Despite the statistically significant results, there are some limitations that should be taken into consideration. The sample size of the study population is relatively low, while the spectrum of B/M procedures is relatively wide. As such, our results should be considered as pilot data, drawing attention to the problem of muscle mass loss after B/M procedures in general, which seems to be associated with fat mass loss at 24 months after surgery.

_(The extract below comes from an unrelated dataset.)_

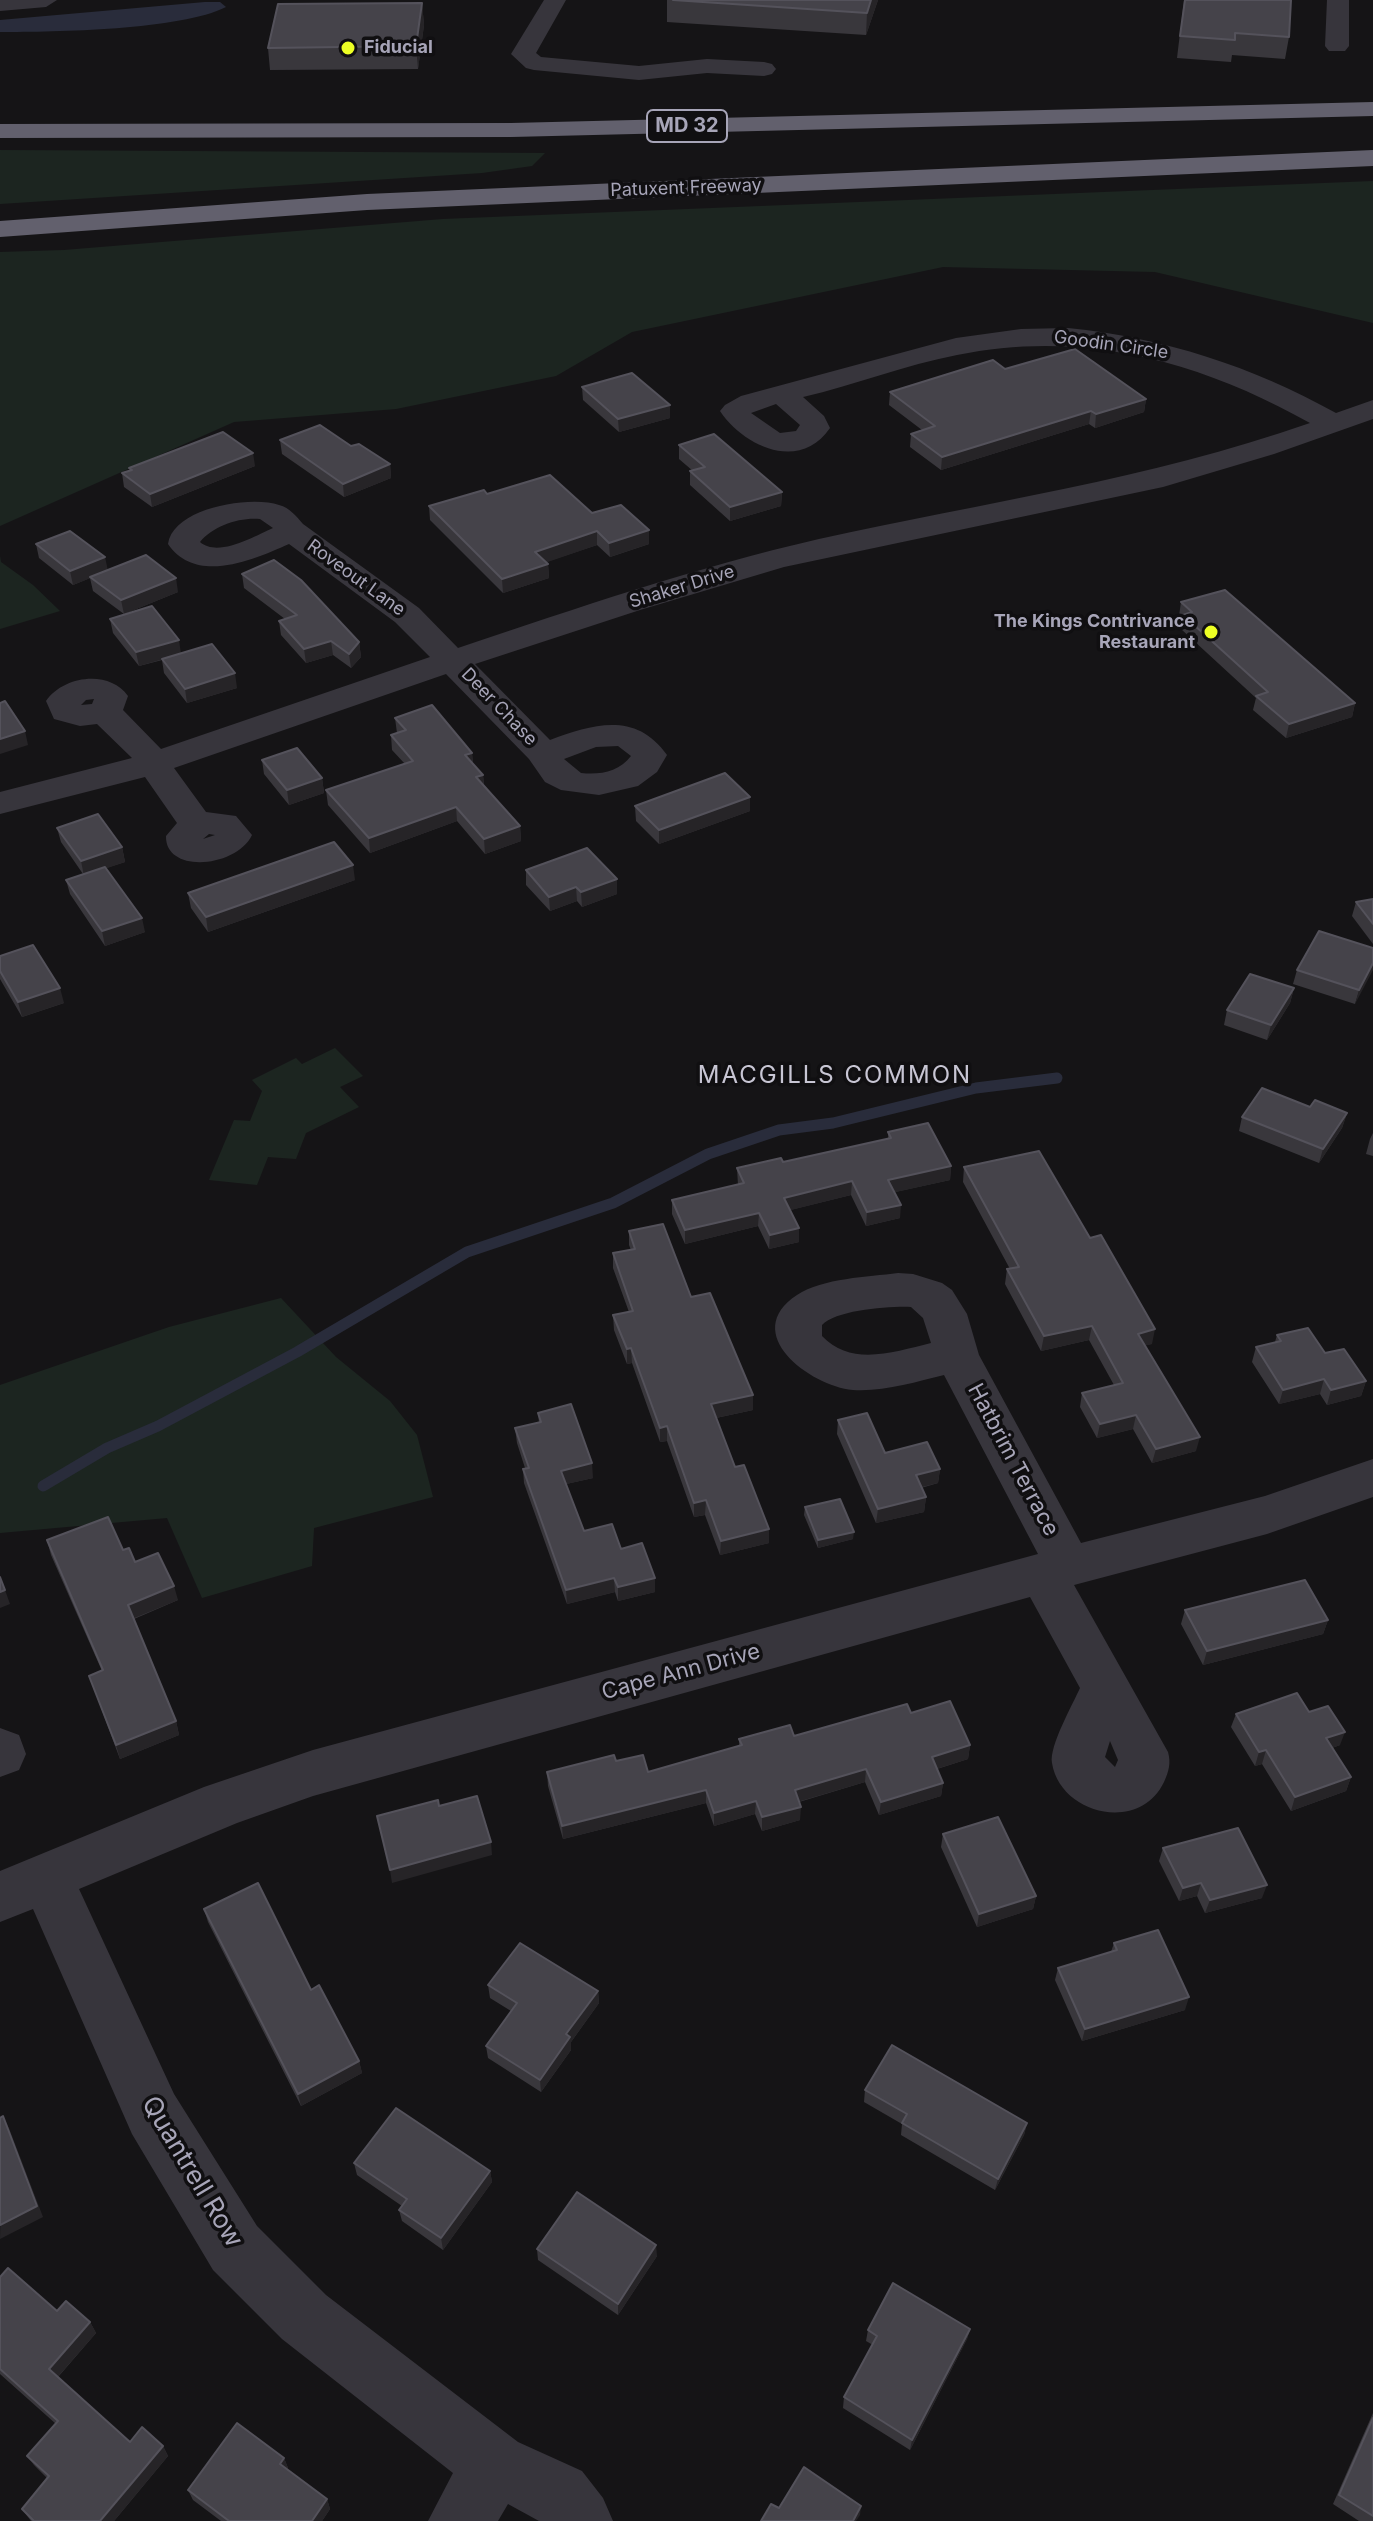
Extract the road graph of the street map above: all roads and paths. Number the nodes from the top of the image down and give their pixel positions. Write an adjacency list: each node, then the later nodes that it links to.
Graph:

DEXA, which was implemented for assessment of body composition changes after B/M surgery, with special focus on sarcopenia detection, was found to be a reliable, objective tool with a high acceptability rate among the patients (no drop-off from the study population on follow-up at 24 months). As a result, this methodology might be re-applied by other researchers, bearing in mind the financial burden.
Conclusions
B/M procedures lead to significant changes in body composition at 24 months after surgery. DEXA detects these changes effectively. Although desirable loss of fat mass is the most obvious, reduction of skeletal muscle mass and bone mineral mass is significant as well. As such, patients after B/M surgery can be at risk of sarcopenia. A low level of physical activity, which seems to be characteristic for this patient group, may also play a negative role. Therefore, preventive measures to avoid sarcopenia in patients after B/M procedures might be justified.